Ideas are treated differently to tangible things. We find it difficult to attribute a value to something we cannot see. To steal something you can pick up is considered theft. But an idea cannot be returned back to its owner – which surely makes it more serious. The patent system is supposed to safeguard against this. But at the moment the system is weighted in the favour of those looking to cut corners. It is the inventor that has to prove their idea has been stolen.

If an inventor finds that they have been ripped off, they are forced into a game of cat and mouse with the perpetrator. And more often than not, it is the perpetrator leading the accusations – and often winning. PwC reported that only 38 per cent of patent owners successfully enforced their patents in court from 1995 to 2009. Too often lawyers manipulate the semantics of the patents wording to narrow its significance – giving the offending party opportunity to slip in the inventor's wake.

Dyson spends over $2 million a week on new ideas. But we do this trusting that those ideas will be protected robustly. When protection is not upheld, designers and inventors lose faith. This presents the very real risk that we will stop inventing. This threats the future of growth of technology and more widely the global economy. Without the assurance of the patent safety net, nothing can be created that takes longer than the process of copying it.

Edward Linacre, a young inventor from Australia, won the James Dyson Award last year and wisely used his prize money to secure a patent for his invention. He did this to protect the time and effort and ingenuity that he had poured into his design. His device extracts water from the air to irrigate crops. And there are actually dozens of similar pieces of technology on the market. Each achieving their goal in a different way – with different effect. The key to Edward's design, and the reason that I awarded him first prize, was that it achieved its aim for a small cost – making it scalable. He took a problem and found a completely original solution.

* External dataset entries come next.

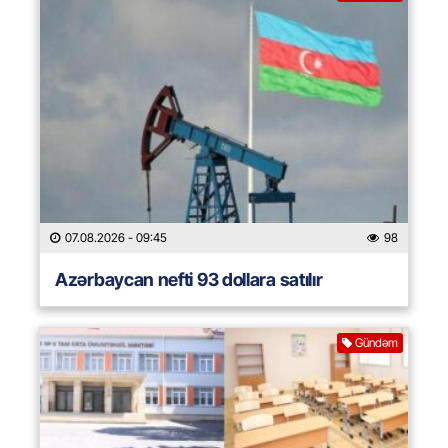
07.08.2026
- 09:45
98
Azərbaycan nefti 93 dollara satılır
Gündəm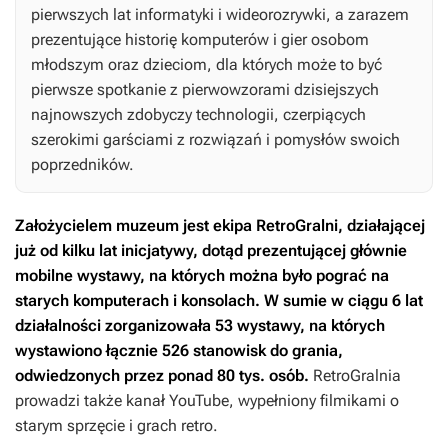
pierwszych lat informatyki i wideorozrywki, a zarazem
prezentujące historię komputerów i gier osobom
młodszym oraz dzieciom, dla których może to być
pierwsze spotkanie z pierwowzorami dzisiejszych
najnowszych zdobyczy technologii, czerpiących
szerokimi garściami z rozwiązań i pomysłów swoich
poprzedników.
Założycielem muzeum jest ekipa RetroGralni, działającej
już od kilku lat inicjatywy, dotąd prezentującej głównie
mobilne wystawy, na których można było pograć na
starych komputerach i konsolach. W sumie w ciągu 6 lat
działalności zorganizowała 53 wystawy, na których
wystawiono łącznie 526 stanowisk do grania,
odwiedzonych przez ponad 80 tys. osób.
RetroGralnia
prowadzi także kanał YouTube, wypełniony filmikami o
starym sprzęcie i grach retro.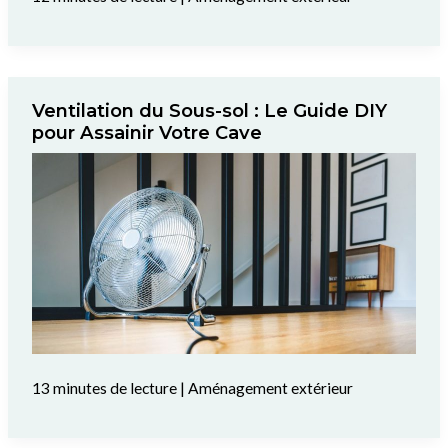
Ventilation du Sous-sol : Le Guide DIY
pour Assainir Votre Cave
13 minutes de lecture
|
Aménagement extérieur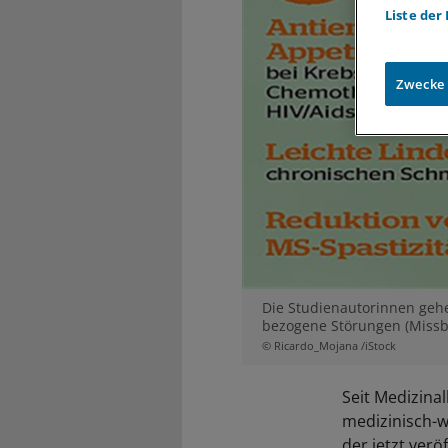
Liste der
Zwecke
Die Studienautorinnen gehe
bezogene Störungen (Missbr
© Ricardo_Mojana /iStock
Seit Medizina
medizinisch-wi
der jetzt verö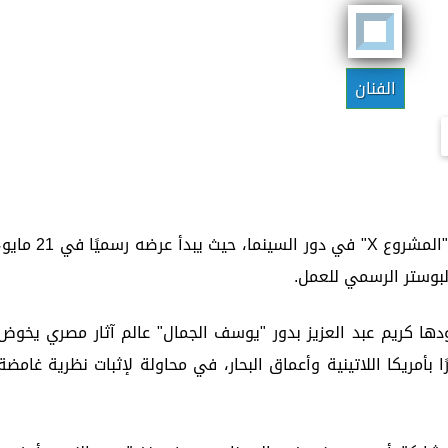
الفنان
أعلن الفنان "إياد نصار" عن اقتراب عرض فيلم "المشروع X" في دور السينما، حيث يبدأ عرضه رسميًا في
لبوستر الرسمي للعمل.
ها كريم عبد العزيز بدور "يوسف الجمال" عالم آثار مصري يخوض
 بأمريكا اللاتينية وأعماق البحار، في محاولة لإثبات نظرية غامضة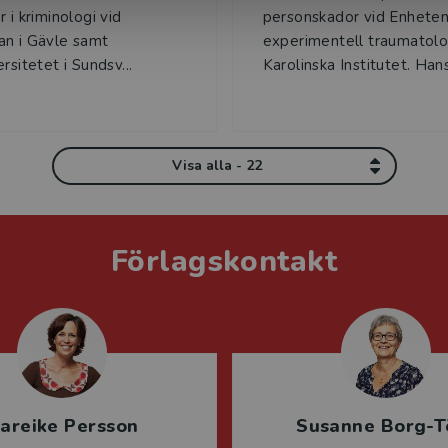
 i kriminologi vid
personskador vid Enheten
n i Gävle samt
experimentell traumatolo
rsitetet i Sundsv...
Karolinska Institutet. Hans 
Visa alla - 22
Förlagskontakt
areike Persson
Susanne Borg-T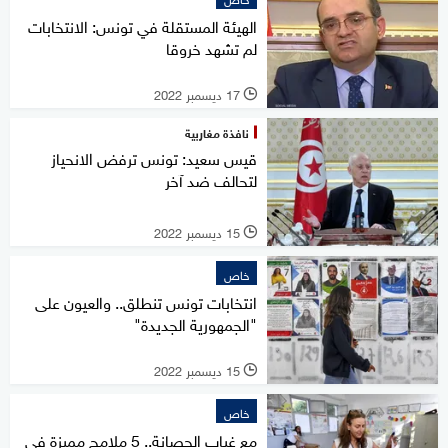
الهيئة المستقلة في تونس: الانتخابات
لم تشهد خروقا
17 ديسمبر 2022
l
نافذة مغاربية
قيس سعيد: تونس ترفض الانحياز
لتحالف ضد آخر
15 ديسمبر 2022
l
خاص
انتخابات تونس تنطلق.. والعيون على
"الجمهورية الجديدة"
15 ديسمبر 2022
l
خاص
مع غياب الحصانة.. 5 ملامح مميزة في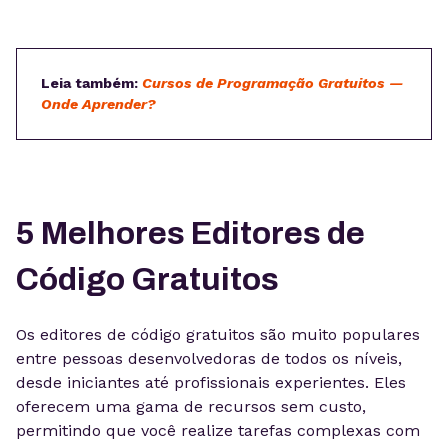
Leia também:
Cursos de Programação Gratuitos —
Onde Aprender?
5 Melhores Editores de
Código Gratuitos
Os editores de código gratuitos são muito populares
entre pessoas desenvolvedoras de todos os níveis,
desde iniciantes até profissionais experientes. Eles
oferecem uma gama de recursos sem custo,
permitindo que você realize tarefas complexas com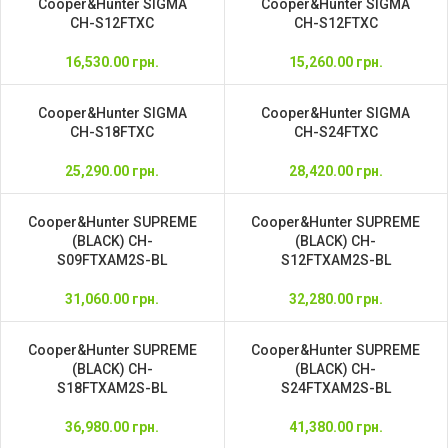
Cooper&Hunter SIGMA
Cooper&Hunter SIGMA
CH-S12FTXC
CH-S12FTXС
16,530.00
грн.
15,260.00
грн.
Cooper&Hunter SIGMA
Cooper&Hunter SIGMA
CH-S18FTXC
CH-S24FTXC
25,290.00
грн.
28,420.00
грн.
Cooper&Hunter SUPREME
Cooper&Hunter SUPREME
(BLACK) CH-
(BLACK) CH-
S09FTXAM2S-BL
S12FTXAM2S-BL
31,060.00
грн.
32,280.00
грн.
Cooper&Hunter SUPREME
Cooper&Hunter SUPREME
(BLACK) CH-
(BLACK) CH-
S18FTXAM2S-BL
S24FTXAM2S-BL
36,980.00
грн.
41,380.00
грн.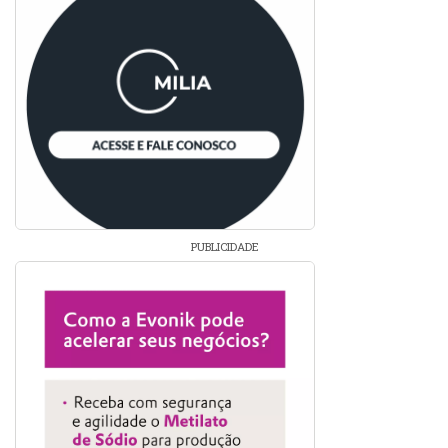
PUBLICIDADE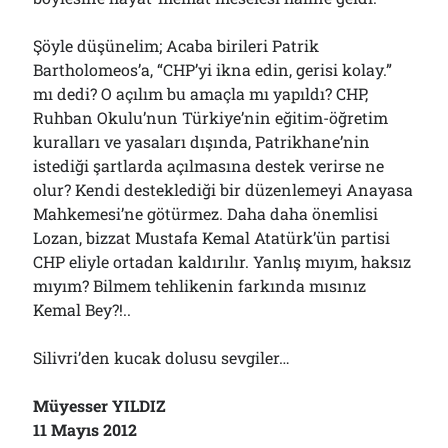
Şöyle düşünelim; Acaba birileri Patrik
Bartholomeos’a, “CHP’yi ikna edin, gerisi kolay.”
mı dedi? O açılım bu amaçla mı yapıldı? CHP,
Ruhban Okulu’nun Türkiye’nin eğitim-öğretim
kuralları ve yasaları dışında, Patrikhane’nin
istediği şartlarda açılmasına destek verirse ne
olur? Kendi desteklediği bir düzenlemeyi Anayasa
Mahkemesi’ne götürmez. Daha daha önemlisi
Lozan, bizzat Mustafa Kemal Atatürk’ün partisi
CHP eliyle ortadan kaldırılır. Yanlış mıyım, haksız
mıyım? Bilmem tehlikenin farkında mısınız
Kemal Bey?!..
Silivri’den kucak dolusu sevgiler…
Müyesser YILDIZ
11 Mayıs 2012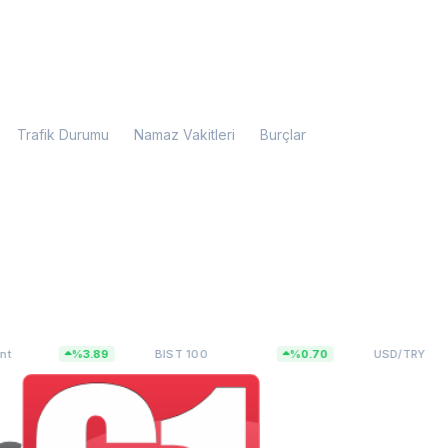
Trafik Durumu
Namaz Vakitleri
Burçlar
,54
13.798,82
47,5927
%3.89
BIST 100
%0.70
USD/TRY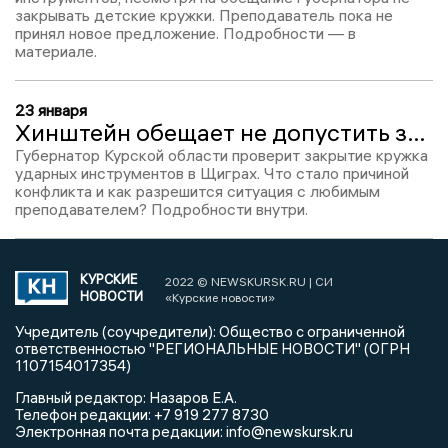
закрывать детские кружки. Преподаватель пока не
принял новое предложение. Подробности — в
материале.
23 января
Хинштейн обещает не допустить закрытия музыкального кружка в Щиграх
Губернатор Курской области проверит закрытие кружка
ударных инструментов в Щиграх. Что стало причиной
конфликта и как разрешится ситуация с любимым
преподавателем? Подробности внутри.
КУРСКИЕ
2022 © NEWSKURSK.RU | СИ
НОВОСТИ
«Курские новости»
Учредитель (соучредители): Общество с ограниченной
ответственностью "РЕГИОНАЛЬНЫЕ НОВОСТИ" (ОГРН
1107154017354)
Главный редактор: Назаров Е.А.
Телефон редакции: +7 919 277 8730
Электронная почта редакции: info@newskursk.ru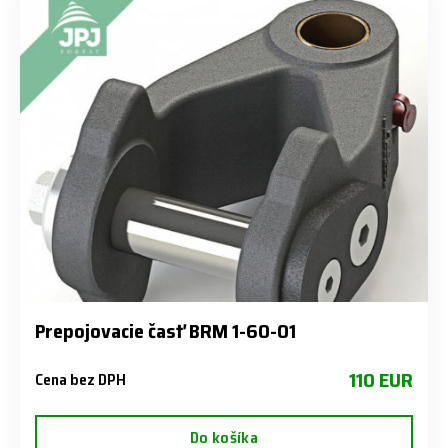
Prepojovacie časť BRM 1-60-01
110 EUR
Cena bez DPH
Do košíka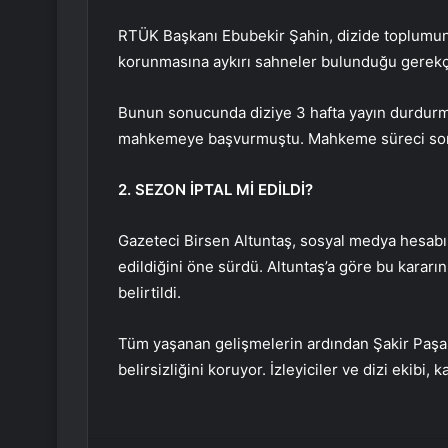
RTÜK Başkanı Ebubekir Şahin, dizide toplumun 
korunmasına aykırı sahneler bulunduğu gerekçes
Bunun sonucunda diziye 3 hafta yayın durdurma 
mahkemeye başvurmuştu. Mahkeme süreci sonu
2. SEZON İPTAL Mİ EDİLDİ?
Gazeteci Birsen Altuntaş, sosyal medya hesabı
edildiğini öne sürdü. Altuntaş’a göre bu kararı
belirtildi.
Tüm yaşanan gelişmelerin ardından Şakir Paşa A
belirsizliğini koruyor. İzleyiciler ve dizi ekibi,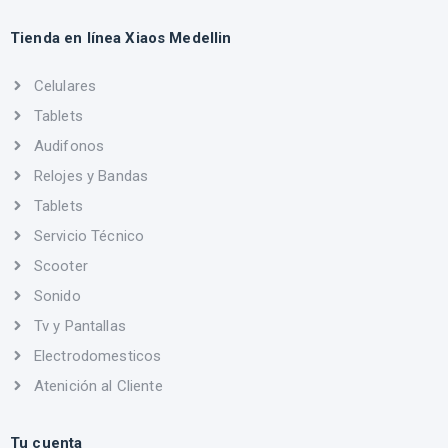
Tienda en línea Xiaos Medellin
Celulares
Tablets
Audifonos
Relojes y Bandas
Tablets
Servicio Técnico
Scooter
Sonido
Tv y Pantallas
Electrodomesticos
Atenición al Cliente
Tu cuenta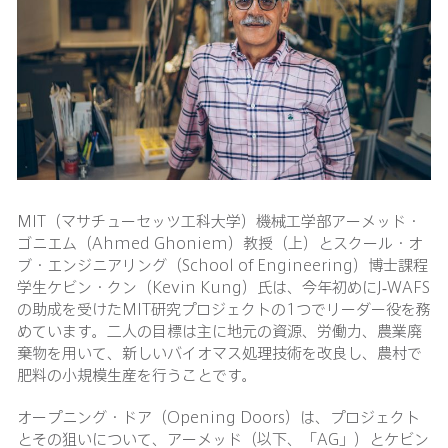
MIT（マサチューセッツ工科大学）機械工学部アーメッド・
ゴニエム（Ahmed Ghoniem）教授（上）とスクール・オ
ブ・エンジニアリング（School of Engineering）博士課程
学生ケビン・クン（Kevin Kung）氏は、今年初めにJ-WAFS
の助成を受けたMIT研究プロジェクトの1つでリーダー役を務
めています。二人の目標は主に地元の資源、労働力、農業廃
棄物を用いて、新しいバイオマス処理技術を改良し、農村で
肥料の小規模生産を行うことです。
オープニング・ドア（Opening Doors）は、プロジェクト
とその狙いについて、アーメッド（以下、「AG」）とケビン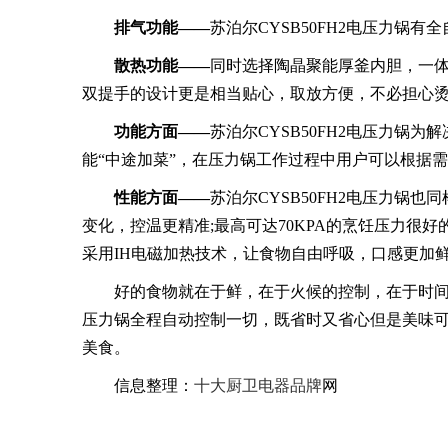
排气功能——
苏泊尔CYSB50FH2电压力锅
散热功能——
同时选择陶晶聚能厚釜内胆，一
双提手的设计更是相当贴心，取放方便，不必担心
功能方面——
苏泊尔CYSB50FH2电压力锅
能“中途加菜”，在压力锅工作过程中用户可以根据
性能方面——
苏泊尔CYSB50FH2电压力锅
变化，控温更精准;最高可达70KPA的烹饪压力很
采用IH电磁加热技术，让食物自由呼吸，口感更加
好的食物就在于鲜，在于火候的控制，在于时间的
压力锅全程自动控制一切，既省时又省心但是美味
美食。
信息整理：
十大厨卫电器品牌
网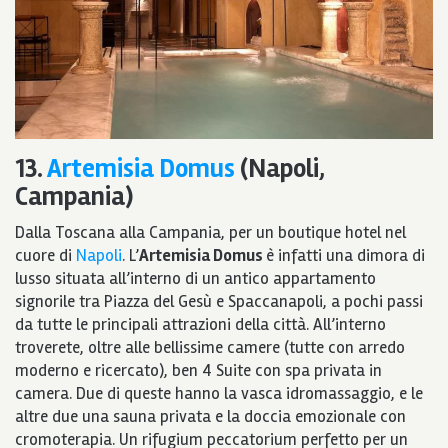
13.
Artemisia Domus
(Napoli,
Campania)
Dalla Toscana alla Campania, per un boutique hotel nel
cuore di
Napoli
. L’
Artemisia Domus
è infatti una dimora di
lusso situata all’interno di un antico appartamento
signorile tra Piazza del Gesù e Spaccanapoli, a pochi passi
da tutte le principali attrazioni della città. All’interno
troverete, oltre alle bellissime camere (tutte con arredo
moderno e ricercato), ben 4 Suite con spa privata in
camera. Due di queste hanno la vasca idromassaggio, e le
altre due una sauna privata e la doccia emozionale con
cromoterapia. Un rifugium peccatorium perfetto per un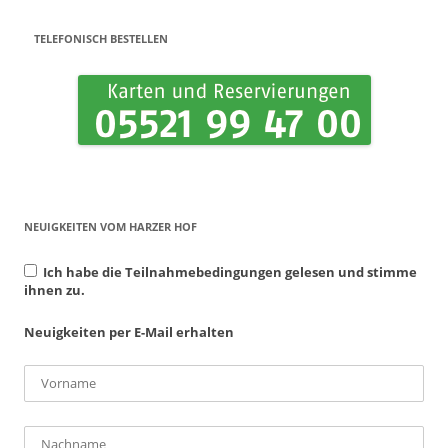
TELEFONISCH BESTELLEN
NEUIGKEITEN VOM HARZER HOF
Ich habe die Teilnahmebedingungen gelesen und stimme
ihnen zu.
Neuigkeiten per E-Mail erhalten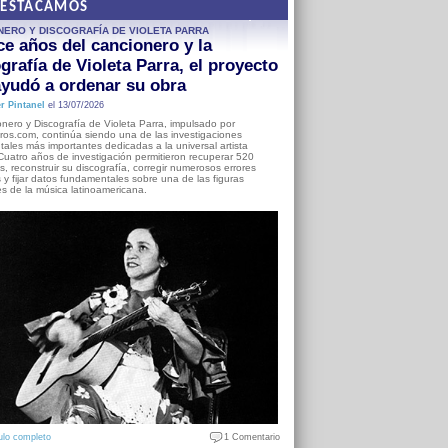
DESTACAMOS
NERO Y DISCOGRAFÍA DE VIOLETA PARRA
e años del cancionero y la
grafía de Violeta Parra, el proyecto
yudó a ordenar su obra
r Pintanel
el 13/07/2026
nero y Discografía de Violeta Parra, impulsado por
ros.com, continúa siendo una de las investigaciones
ales más importantes dedicadas a la universal artista
Cuatro años de investigación permitieron recuperar 520
, reconstruir su discografía, corregir numerosos errores
s y fijar datos fundamentales sobre una de las figuras
es de la música latinoamericana.
ulo completo
1 Comentario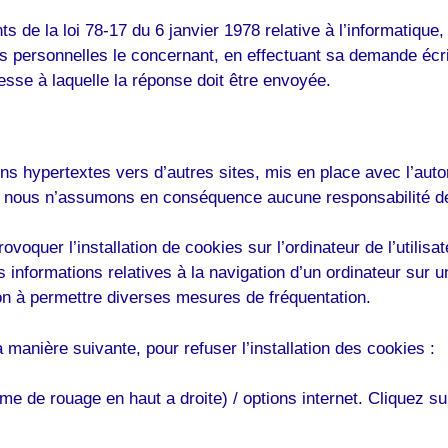
de la loi 78-17 du 6 janvier 1978 relative à l’informatique, a
ées personnelles le concernant, en effectuant sa demande écri
resse à laquelle la réponse doit être envoyée.
ens hypertextes vers d’autres sites, mis en place avec l’aut
s et nous n’assumons en conséquence aucune responsabilité de
ovoquer l’installation de cookies sur l’ordinateur de l’utilisat
des informations relatives à la navigation d’un ordinateur sur 
tion à permettre diverses mesures de fréquentation.
a manière suivante, pour refuser l’installation des cookies :
me de rouage en haut a droite) / options internet. Cliquez su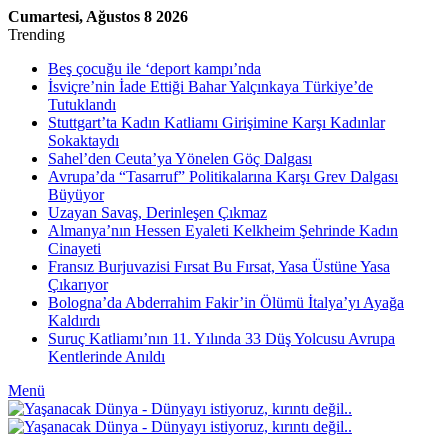
Cumartesi, Ağustos 8 2026
Trending
Beş çocuğu ile ‘deport kampı’nda
İsviçre’nin İade Ettiği Bahar Yalçınkaya Türkiye’de
Tutuklandı
Stuttgart’ta Kadın Katliamı Girişimine Karşı Kadınlar
Sokaktaydı
Sahel’den Ceuta’ya Yönelen Göç Dalgası
Avrupa’da “Tasarruf” Politikalarına Karşı Grev Dalgası
Büyüyor
Uzayan Savaş, Derinleşen Çıkmaz
Almanya’nın Hessen Eyaleti Kelkheim Şehrinde Kadın
Cinayeti
Fransız Burjuvazisi Fırsat Bu Fırsat, Yasa Üstüne Yasa
Çıkarıyor
Bologna’da Abderrahim Fakir’in Ölümü İtalya’yı Ayağa
Kaldırdı
Suruç Katliamı’nın 11. Yılında 33 Düş Yolcusu Avrupa
Kentlerinde Anıldı
Menü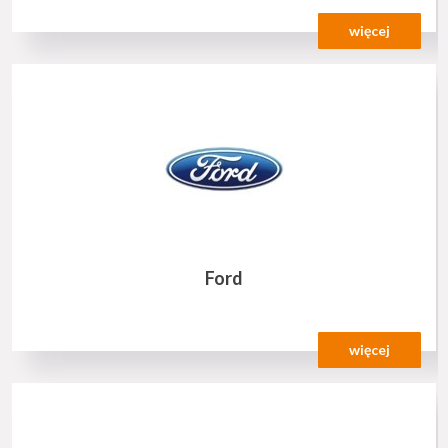
więcej
Ford
więcej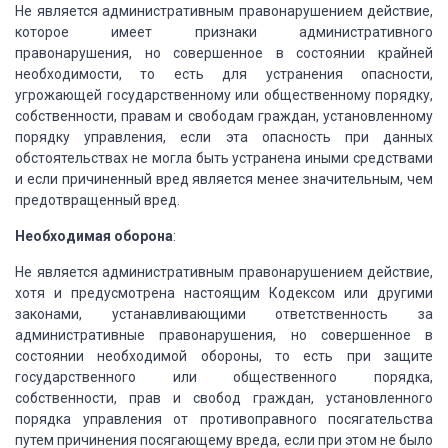
Не является административным правонарушением действие,
которое имеет признаки административного
правонарушения, но совершенное в состоянии крайней
необходимости, то есть для устранения опасности,
угрожающей государственному или общественному порядку,
собственности, правам и свободам граждан, установленному
порядку управления, если эта опасность при данных
обстоятельствах не могла быть устранена иными средствами
и если причиненный вред является менее значительным, чем
предотвращенный вред.
Необходимая оборона
:
Не является административным правонарушением действие,
хотя и предусмотрена настоящим Кодексом или другими
законами, устанавливающими ответственность за
административные правонарушения, но совершенное в
состоянии необходимой обороны, то есть при защите
государственного или общественного порядка,
собственности, прав и свобод граждан, установленного
порядка управления от противоправного посягательства
путем причинения посягающему вреда, если при этом не было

For all inventors, from me to Edward Linacre, protecting ideas is a significant investment. As ideas become increasingly global in their reach, it becomes ever more important that protection is global in its reach.

Apple and Samsung have skirmished in so many countries because that protection is not ubiquitous. We need compatible systems and robust and enforced patents in every country. Or we run the risk of running out of ideas and idea creators.